Although nearly half of the states have passed laws allowing insurance companies to use credit-based insurance scores to assess and price risk-albeit with some restrictions-a new study reveals that the practice disproportionately harms low-income and minority policyholders."There was a tremendous demand to know what happened to low-income folks and protected classes like minorities when you use credit scoring," says Randy McConnell, communications director for the Missouri Department of Insurance (MDI), which conducted the study. "It struck people as disingenuous whenever the credit-scoring vendors were saying, 'There's no relationship between credit scoring and income.'"
In fact, supporters of credit-based insurance scores cite two studies when making this claim:
- The American Insurance Association-now Des Plaines, Ill.-based Property Casualty Insurers Association (PCI)-in 1998 released a study that found no correlation between income and credit scores.
- The Virginia Bureau of Insurance in 1999 claimed a study it conducted found nothing to conclude that income or race alone is a reliable predictor of credit scores.
This newest study from MDI, however, came to the opposite conclusion. MDI used credit score data from 12 automobile and homeowners writers in Missouri for the period from 1999 to 2001. The study found that insurance credit-scoring produces significantly worse scores for residents of high-minority ZIP codes in Missouri (see chart, page 9), as well as for residents of low-income ZIP codes.
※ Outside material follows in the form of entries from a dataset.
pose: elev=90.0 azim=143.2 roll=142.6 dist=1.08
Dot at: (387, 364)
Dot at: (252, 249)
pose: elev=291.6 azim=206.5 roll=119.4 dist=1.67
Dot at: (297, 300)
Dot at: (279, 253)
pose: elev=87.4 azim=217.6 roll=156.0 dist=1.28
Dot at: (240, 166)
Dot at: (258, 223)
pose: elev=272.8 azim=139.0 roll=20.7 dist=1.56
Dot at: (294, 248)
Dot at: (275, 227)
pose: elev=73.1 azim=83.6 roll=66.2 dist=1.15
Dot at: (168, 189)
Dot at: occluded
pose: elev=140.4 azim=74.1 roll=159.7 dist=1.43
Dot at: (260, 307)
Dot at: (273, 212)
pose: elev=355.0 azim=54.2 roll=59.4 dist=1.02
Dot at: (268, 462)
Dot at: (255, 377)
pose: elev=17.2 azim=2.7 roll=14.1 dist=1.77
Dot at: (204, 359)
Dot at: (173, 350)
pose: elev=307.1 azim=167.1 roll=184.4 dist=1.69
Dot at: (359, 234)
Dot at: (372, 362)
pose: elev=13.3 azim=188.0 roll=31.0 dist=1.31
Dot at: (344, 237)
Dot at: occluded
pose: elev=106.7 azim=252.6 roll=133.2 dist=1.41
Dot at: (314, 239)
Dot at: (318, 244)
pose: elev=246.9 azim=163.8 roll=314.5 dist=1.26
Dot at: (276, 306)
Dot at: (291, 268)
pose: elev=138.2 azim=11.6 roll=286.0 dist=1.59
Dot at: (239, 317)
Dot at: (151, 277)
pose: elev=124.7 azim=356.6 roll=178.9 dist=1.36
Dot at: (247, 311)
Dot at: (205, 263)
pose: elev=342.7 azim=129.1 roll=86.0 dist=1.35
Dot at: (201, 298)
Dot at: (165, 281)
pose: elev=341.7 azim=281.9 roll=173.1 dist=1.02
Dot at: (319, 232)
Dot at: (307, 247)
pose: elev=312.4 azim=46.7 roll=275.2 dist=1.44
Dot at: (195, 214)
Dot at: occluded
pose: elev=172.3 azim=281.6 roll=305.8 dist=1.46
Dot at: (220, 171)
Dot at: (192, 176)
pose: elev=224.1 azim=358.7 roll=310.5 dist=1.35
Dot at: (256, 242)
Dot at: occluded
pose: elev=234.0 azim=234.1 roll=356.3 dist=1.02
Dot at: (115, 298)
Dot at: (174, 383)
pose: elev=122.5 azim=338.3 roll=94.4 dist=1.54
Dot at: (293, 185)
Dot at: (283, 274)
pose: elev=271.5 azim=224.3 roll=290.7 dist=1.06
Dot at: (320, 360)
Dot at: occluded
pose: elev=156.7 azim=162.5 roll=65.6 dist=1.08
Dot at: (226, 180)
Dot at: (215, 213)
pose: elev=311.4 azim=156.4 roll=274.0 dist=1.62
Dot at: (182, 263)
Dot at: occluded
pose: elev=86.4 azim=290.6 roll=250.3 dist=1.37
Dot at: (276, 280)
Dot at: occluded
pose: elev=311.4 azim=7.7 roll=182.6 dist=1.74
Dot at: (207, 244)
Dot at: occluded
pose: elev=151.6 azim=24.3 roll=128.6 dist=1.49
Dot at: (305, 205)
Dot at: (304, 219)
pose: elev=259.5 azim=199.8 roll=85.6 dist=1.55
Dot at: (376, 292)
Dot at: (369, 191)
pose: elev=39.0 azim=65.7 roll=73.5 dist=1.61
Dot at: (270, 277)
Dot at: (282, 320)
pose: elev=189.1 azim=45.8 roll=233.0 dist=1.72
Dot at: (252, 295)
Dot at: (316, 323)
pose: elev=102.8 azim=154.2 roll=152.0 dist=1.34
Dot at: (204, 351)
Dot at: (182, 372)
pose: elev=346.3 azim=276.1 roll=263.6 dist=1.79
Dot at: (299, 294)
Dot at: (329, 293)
Specifically, the average credit score rank in "all minority" areas was 18.4 out of a possible 100, compared with 57.3 in "no minority" neighborhoods-a gap of 38.9 points. And, the average credit score rank in the poorest 5% of ZIP codes was 40.9 out of 100, compared to 53.6 in the wealthiest 5% of ZIP codes-a gap of 12.8 points.
MDI's research also showed the relationship between minority concentration in a ZIP code and credit scores exists even after eliminating other socioeconomic variables, such as income, educational attainment, marital status and unemployment rates.
"The concern is that credit scoring is unfairly penalizing low-income citizens with inflated insurance prices, with much of the burden falling on African Americans and Hispanics with higher insurance prices," said Democratic Gov. Bob Holden, who urged the Missouri Legisla-ture to prohibit the use of credit scoring in establishing the price of auto and homeowners insurance.
However, in 2002 and 2003, the Missouri legislature rejected bills that proposed banning the use of credit scores for insurance purposes.
Instead, it enacted a law that allows insurers to use them, but not as the sole reason to cancel, non-renew or refuse to issue a policy. The Missouri law also requires insurers to provide state regulators with actuarial justification for rate increases or decreases based on a consumer's score.
The Property Casualty Insurance Association (PCI) contends the results of the Missouri study are flawed because of its overly simplistic methodology. According to PCI, the study only examines insurance score data aggregated by ZIP code and does not take into account policyholders' loss experience.
In fact, several studies have shown a strong correlation between credit history and the likelihood of future loss. One study conducted by the Casualty Actuarial Society, based on 170,000 premium records, showed that policyholders in the worst credit category had an average loss ratio of 101.4%, while those in the best category had a 57.4% loss ratio.
"We believe that the action taken by state legislators in Missouri-and in dozens of other states (allowing insurers to use credit scores with some limitations) is in the best interest of all consumers because it protects policyholders and upholds the fundamental principle of risk-based pricing," says John Lobert, senior vice president of state legislative affairs at PCI.
PCI also questions the intent of the Missouri study. "The study was clearly intended to support the Department of Insurance's view that insurance scores should be banned," Lobert says.
But MDI's McConnell says the study's methodology is not flawed. Its purpose was to focus on the impact of insurance scores on low-income and minority communities-not on risk of loss. Furthermore, he says, MDI made no recommendation to ban insurance scores when it released the report.
In addition, he notes, this is a public policy issue-not just an insurance issue, McConnell says. "Back in the 1960s, it was actuarially sound to charge blacks more than whites for life insurance because they didn't live as long," says McConnell. "And we decided that's not the way we wanted our society to operate. All of us will end up paying a lot more if we drive low-income and minority folks out of the auto insurance market. We have areas of the state that have tremendously high uninsured vehicle rates."
Despite the controversy, both PCI and MDI representatives don't expect the Missouri legislature to ban the use of the scores as a result of this study.
"The General Assembly has not been hospitable to consumer protection in regard to insurance matters," says MDI's McConnell.
At PCI, "our sense is that the (Missouri) state legislature feels it has already dealt with this issue," says Joseph Annotti, PCI vice president of public affairs.